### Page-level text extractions

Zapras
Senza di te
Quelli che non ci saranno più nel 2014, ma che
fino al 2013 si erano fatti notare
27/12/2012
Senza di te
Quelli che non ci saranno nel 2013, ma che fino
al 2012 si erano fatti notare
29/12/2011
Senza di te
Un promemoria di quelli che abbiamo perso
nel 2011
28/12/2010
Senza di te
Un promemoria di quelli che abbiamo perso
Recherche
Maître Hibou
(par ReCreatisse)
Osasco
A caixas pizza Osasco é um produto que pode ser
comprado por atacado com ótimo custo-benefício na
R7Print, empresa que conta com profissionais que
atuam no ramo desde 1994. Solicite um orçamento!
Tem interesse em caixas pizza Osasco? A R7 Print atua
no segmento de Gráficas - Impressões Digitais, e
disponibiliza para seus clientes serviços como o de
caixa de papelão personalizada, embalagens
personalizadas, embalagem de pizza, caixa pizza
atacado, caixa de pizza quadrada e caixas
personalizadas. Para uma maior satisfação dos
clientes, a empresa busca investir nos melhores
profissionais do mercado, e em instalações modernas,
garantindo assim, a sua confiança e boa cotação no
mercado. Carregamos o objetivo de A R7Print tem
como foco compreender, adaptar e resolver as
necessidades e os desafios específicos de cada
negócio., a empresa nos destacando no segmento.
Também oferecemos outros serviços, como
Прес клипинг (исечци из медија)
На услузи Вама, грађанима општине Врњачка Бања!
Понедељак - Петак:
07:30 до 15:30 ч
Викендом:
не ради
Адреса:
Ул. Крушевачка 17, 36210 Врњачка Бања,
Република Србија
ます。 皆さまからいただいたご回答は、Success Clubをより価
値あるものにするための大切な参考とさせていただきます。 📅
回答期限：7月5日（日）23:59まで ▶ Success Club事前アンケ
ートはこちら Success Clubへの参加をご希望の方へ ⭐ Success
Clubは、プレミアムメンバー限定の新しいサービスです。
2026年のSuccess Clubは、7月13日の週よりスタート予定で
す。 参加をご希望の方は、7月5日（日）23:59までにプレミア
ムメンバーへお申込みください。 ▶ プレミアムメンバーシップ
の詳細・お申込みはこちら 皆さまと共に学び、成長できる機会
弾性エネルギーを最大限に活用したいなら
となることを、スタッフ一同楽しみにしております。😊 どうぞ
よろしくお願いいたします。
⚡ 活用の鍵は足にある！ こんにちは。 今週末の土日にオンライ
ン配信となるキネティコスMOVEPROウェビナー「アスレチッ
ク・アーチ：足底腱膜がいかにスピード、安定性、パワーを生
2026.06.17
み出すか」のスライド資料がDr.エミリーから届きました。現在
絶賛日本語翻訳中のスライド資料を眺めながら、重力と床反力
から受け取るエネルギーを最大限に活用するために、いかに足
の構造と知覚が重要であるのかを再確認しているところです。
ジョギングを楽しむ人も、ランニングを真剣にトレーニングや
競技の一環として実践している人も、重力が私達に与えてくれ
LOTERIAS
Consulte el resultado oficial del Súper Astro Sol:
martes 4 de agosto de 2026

### WHAT YOU HAVE TO DO
Nothing but the lines from the top of the entries above through the line with "como foco compreender, adaptar e resolver as" should be set down, each exactly as written.

### OUTPUT FOR THIS EXERCISE
Zapras
Senza di te
Quelli che non ci saranno più nel 2014, ma che
fino al 2013 si erano fatti notare
27/12/2012
Senza di te
Quelli che non ci saranno nel 2013, ma che fino
al 2012 si erano fatti notare
29/12/2011
Senza di te
Un promemoria di quelli che abbiamo perso
nel 2011
28/12/2010
Senza di te
Un promemoria di quelli che abbiamo perso
Recherche
Maître Hibou
(par ReCreatisse)
Osasco
A caixas pizza Osasco é um produto que pode ser
comprado por atacado com ótimo custo-benefício na
R7Print, empresa que conta com profissionais que
atuam no ramo desde 1994. Solicite um orçamento!
Tem interesse em caixas pizza Osasco? A R7 Print atua
no segmento de Gráficas - Impressões Digitais, e
disponibiliza para seus clientes serviços como o de
caixa de papelão personalizada, embalagens
personalizadas, embalagem de pizza, caixa pizza
atacado, caixa de pizza quadrada e caixas
personalizadas. Para uma maior satisfação dos
clientes, a empresa busca investir nos melhores
profissionais do mercado, e em instalações modernas,
garantindo assim, a sua confiança e boa cotação no
mercado. Carregamos o objetivo de A R7Print tem
como foco compreender, adaptar e resolver as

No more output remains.